Morales' flammende Rede fürs Koka-Blatt: Kauen der Pflanze sei kein Drogenkonsum
- Wien: Boliviens Präsident bei UNO-Drogenkonferenz
- Stattet Amtskollegen Heinz Fischer einen Besuch ab

Boliviens Präsident Evo Morales, der sich zur Eröffnung der UNO-Drogenkonferenz in Wien aufhält, hat Bundespräsident Fischer einen Besuch in der Hofburg abgestattet. Schwerpunkt der Gespräche waren die aktuellen Entwicklungen in Lateinamerika. Zuvor hatte Morales bei der Eröffnung der Konferenz einen flammenden Appell für die Legalisierung des Kokablatt an die Teilnehmer gerichtet.
Nach dem Motto "Ja zum Kokablatt! Nein zu Kokain!" sprach sich der Linkspolitiker bei seiner Präsentation von Boliviens Strategie im Anti-Drogenkampf im Vienna International Center (VIC) dagegen aus, das Kauen des Kokablattes mit Drogenkonsum in einen Topf zu werfen. Die Kokapflanze habe viele positive, auch medizinische Wirkungen. Diese Botschaft wollte der Staatschef, der dem indigenen Volk der Aymara entstammt, den Drogenbekämpfungsexperten vermitteln.
Streichung von Suchtgiftliste?
Hauptanliegen von Morales ist es, das Kokablatt von der Suchtgiftliste der UNO streichen zu lassen. In einer Pressekonferenz im Anschluss an seinen Besuch in der Hofburg äußerte er den Wunsch nach einer Entspannung mit den USA, die eine Streichung ablehnten. Morales erinnerte auch daran, dass er als Führer der Kokabauern lange vor seiner Wahl zum Präsidenten schon mehrmals in Wien gewesen war, um für die Legalisierung des Kokablattes zu kämpfen. In Bolivien trete er für eine "Gleichstellung" der indigenen Bevölkerung ein, sagte Morales, und verwies auf die kürzlich beschlossene Beschränkung des Landbesitzes.
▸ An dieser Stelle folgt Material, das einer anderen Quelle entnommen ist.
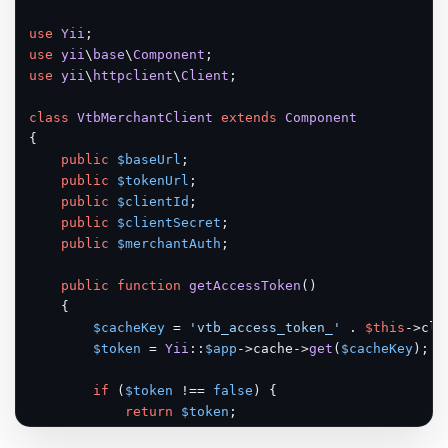
use
Yii
use
yii
\
base
\
Component
use
yii
\
httpclient
\
Client
;

class
VtbMerchantClient
extends
Component
{

public
$baseUrl
;

public
$tokenUrl
;

public
$clientId
;

public
$clientSecret
;

public
$merchantAuth
;

public
function
getAccessToken
(
)

{

$cacheKey
 = 
'vtb_access_token_'
 . 
$this
->cli
$token
 = 
Yii
::
$app
->cache->
get
(
$cacheKey
);

if
 (
$token
 !== 
false
) {

return
$token
;

        }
Beim Besuch von Morales bei Bundespräsident Fischer wurde über Möglichkeiten gesprochen, die Beziehungen zwischen den lateinamerikanischen Staaten und den USA nach der Amtsübernahme von Präsident Obama zu verbessern. Das berichtete Fischers Sprecher, Bruno Aigner. Der Bundespräsident informierte seinen lateinamerikanischen Gast über wichtige Entwicklungen in Europa und EU-Maßnahmen gegen die Wirtschaftskrise ergreift.